An interruption....a drug representative for Abilify comes to my office....I happily take some samples...I am invited to a dinner program chaired by my highly esteemed colleague.....I return to thinking about Freud and sexuality.....the mind and the brain converge.

The ever-present force of sexuality is described in this 1905 paper. Our skin and our sense organs are stimulated and we are excited. Certain areas are particularly excitable and these are termed our erotogenic zones. Pleasure can end and pain can begin when the intensity exceeds our tolerance. Freud then does self-promotion. He touts the "novelty" of his approach to this sensitive subject of child sexuality. Although lacking in humility, Freud importantly reminds us that there are varieties of sexual constitution. That is, each person is different (thanks to our DNA-which again, the discovery came after his time).

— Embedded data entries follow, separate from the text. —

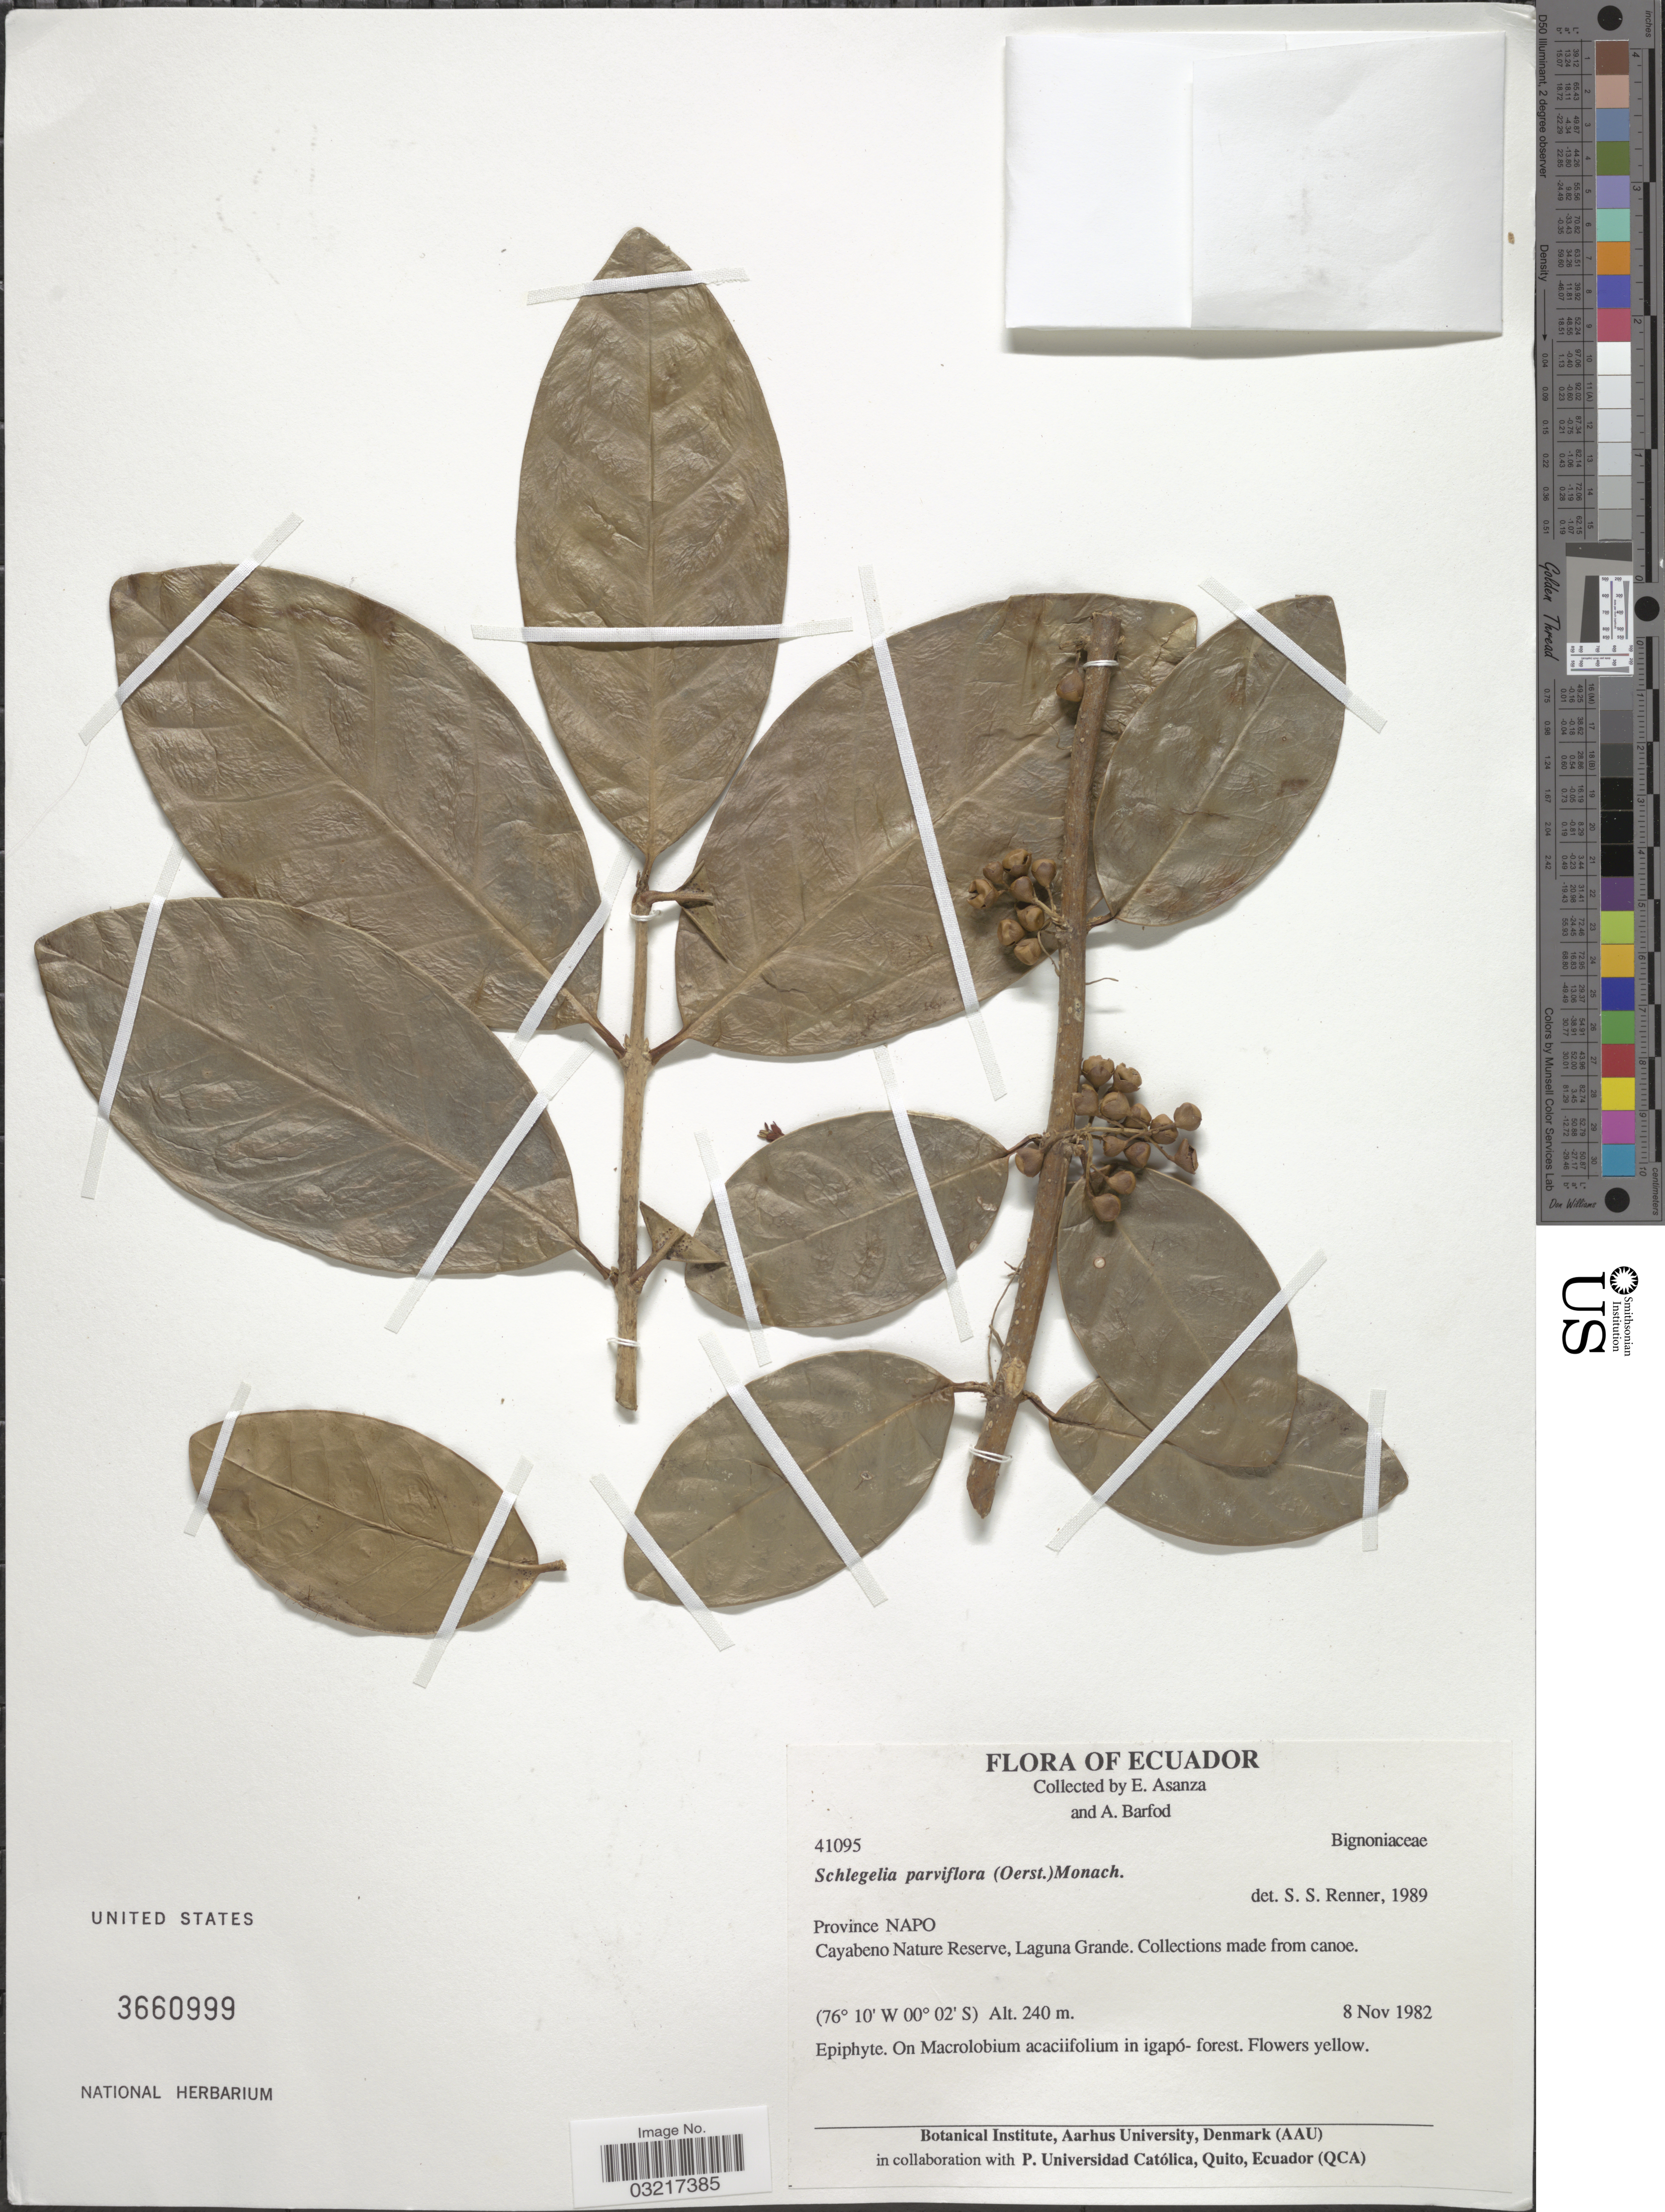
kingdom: Plantae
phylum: Tracheophyta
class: Magnoliopsida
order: Lamiales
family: Schlegeliaceae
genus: Schlegelia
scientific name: Schlegelia parviflora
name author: (Oerst.) Monach.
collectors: E. Asanza & A. Barfod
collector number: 41095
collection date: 1982-11-08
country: Ecuador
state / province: Napo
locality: Cayabeno Nature Reserve, Laguna Grande. Collections made from canoe.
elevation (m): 240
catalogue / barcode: US 3660999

Second, that sexuality and bodily functions are forever linked and that disorders of the body (such as Irritable Bowel Disorder) could result from sexual excitation which cannot find a suitable outlet and so the energy gets turned towards an organ.

So, I conclude by asking myself what I want these residents to learn from this "classic" article. First, I want them to read Freud like great literature. In fact, Freud won the Goethe prize. Second, I want them to see motivation as a complicated force, which in no small measure is determined by sexual energy and our pre-programmed need to reproduce. Finally, I want them to think developmentally, both that childhood history is always important to adult assessment, but in particular, I want them to think about the adult patient in terms of how his sexual needs were dealt with as a small child. This way of thinking might help them understand the underpinnings of their patient's symptoms.

Abilify helps a lot of patients be "more able". Psychoanalytic thinking does likewise.